Please read attached PDF whitesheet to explain the feature in deeper detail: Sliding_Window_CSE.pdf
System
- Processor architecture: i386, x86_64, possibly i8086. Others will follow at a later date.
What is the current bug behavior?
N/A
What is the behavior after applying this patch?
Under -O3 and above, extensive speed and size optimisations are made across the board.
Relevant logs and/or screenshots
Virtually every large source file shows some improvements.
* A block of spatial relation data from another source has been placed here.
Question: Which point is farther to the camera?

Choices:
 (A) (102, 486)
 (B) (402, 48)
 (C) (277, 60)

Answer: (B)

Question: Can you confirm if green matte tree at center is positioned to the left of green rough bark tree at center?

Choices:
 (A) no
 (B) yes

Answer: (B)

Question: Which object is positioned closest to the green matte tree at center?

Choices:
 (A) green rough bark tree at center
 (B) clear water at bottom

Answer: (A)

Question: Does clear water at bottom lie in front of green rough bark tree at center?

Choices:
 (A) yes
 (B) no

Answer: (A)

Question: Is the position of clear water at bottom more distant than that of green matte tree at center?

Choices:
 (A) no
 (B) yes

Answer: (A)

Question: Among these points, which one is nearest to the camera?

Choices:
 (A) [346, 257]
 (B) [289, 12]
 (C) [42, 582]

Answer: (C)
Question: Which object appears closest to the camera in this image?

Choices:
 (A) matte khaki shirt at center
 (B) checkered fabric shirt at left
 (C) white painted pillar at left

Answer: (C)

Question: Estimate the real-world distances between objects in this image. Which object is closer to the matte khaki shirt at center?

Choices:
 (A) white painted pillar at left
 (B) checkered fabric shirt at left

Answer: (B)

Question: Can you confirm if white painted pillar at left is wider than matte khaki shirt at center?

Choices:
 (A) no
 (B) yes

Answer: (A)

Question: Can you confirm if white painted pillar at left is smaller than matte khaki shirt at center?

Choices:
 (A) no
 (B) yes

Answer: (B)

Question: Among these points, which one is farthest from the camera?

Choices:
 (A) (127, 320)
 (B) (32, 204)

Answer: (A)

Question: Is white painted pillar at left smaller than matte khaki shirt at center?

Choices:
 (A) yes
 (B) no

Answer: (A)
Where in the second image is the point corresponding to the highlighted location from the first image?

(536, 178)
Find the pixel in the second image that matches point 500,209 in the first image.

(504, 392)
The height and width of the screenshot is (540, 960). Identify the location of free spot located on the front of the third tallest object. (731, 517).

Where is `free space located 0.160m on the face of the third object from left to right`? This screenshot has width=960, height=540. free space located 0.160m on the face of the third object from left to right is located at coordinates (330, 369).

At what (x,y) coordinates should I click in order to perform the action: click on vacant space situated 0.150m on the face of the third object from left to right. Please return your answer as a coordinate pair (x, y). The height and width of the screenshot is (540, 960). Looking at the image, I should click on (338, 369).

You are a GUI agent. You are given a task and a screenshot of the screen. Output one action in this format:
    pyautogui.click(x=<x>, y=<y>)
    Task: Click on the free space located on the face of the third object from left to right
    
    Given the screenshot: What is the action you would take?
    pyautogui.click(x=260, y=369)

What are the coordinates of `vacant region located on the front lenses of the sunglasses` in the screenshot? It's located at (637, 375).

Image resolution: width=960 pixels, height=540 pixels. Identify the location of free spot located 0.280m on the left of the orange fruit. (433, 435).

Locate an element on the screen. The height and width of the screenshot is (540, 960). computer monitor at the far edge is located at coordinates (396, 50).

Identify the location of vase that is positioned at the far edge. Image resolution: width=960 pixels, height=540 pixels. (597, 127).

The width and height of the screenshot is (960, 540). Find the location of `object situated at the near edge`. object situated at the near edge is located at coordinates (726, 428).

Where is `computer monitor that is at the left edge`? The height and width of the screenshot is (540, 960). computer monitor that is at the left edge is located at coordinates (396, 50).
Here are a couple of cherry-picked examples under -O4 - dbgdwarf's TDebugInfoDwarf.appendsym_fieldvar_with_name_offset method - before:
...
.Lj682:
leaq (,%r13,8),%rcx
movq 120(%rdi),%rax
cqto
idivq %rcx
imulq %r13,%rax
movq %rax,%r12
addq 56(%rbp),%r12
leaq (,%r13,8),%rcx
movq 120(%rdi),%rax
cqto
idivq %rcx
movq %rdx,%rsi
cmpb $0,U_$SYSTEMS_$$_TARGET_INFO+276(%rip)
...
A number of redundant pointer deallocations and an entire integer division instruction are successfully removed - after:
...
.Lj682:
leaq (,%r13,8),%rcx
movq 120(%rdi),%rax
cqto
idivq %rcx
imulq %r13,%rax
movq %rax,%r12
addq 56(%rbp),%r12
movq %rdx,%rsi
cmpb $0,U_$SYSTEMS_$$_TARGET_INFO+276(%rip)
...
SysUtils' IsLeapYear function - before:
...
imulw $23593,%cx,%ax
rorw $2,%ax
cmpw $655,%ax
ja .Lj6979
imulw $23593,%cx,%ax
rorw $4,%ax
cmpw $163,%ax
setbeb %al
ret
.Lj6979:
...
A partial sequence match is found and the second arithmetic sequence is replaced with just rorw $2,%ax
- after:
...
imulw $23593,%cx,%ax
rorw $2,%ax
cmpw $655,%ax
ja .Lj6979
rorw $2,%ax
cmpw $163,%ax
setbeb %al
ret
.Lj6979:
...
Additional Notes:
This feature is only available under -O3 by default, but can be enabled individually with -OoASMCSE; note that the peephole optimizer must also be enabled.
Compile time metrics have not yet been measured, but I predict a small penalty under -O3 and above, although it won't be as significant as it could be because the compiler itself receives a lot of optimisations to its generated code.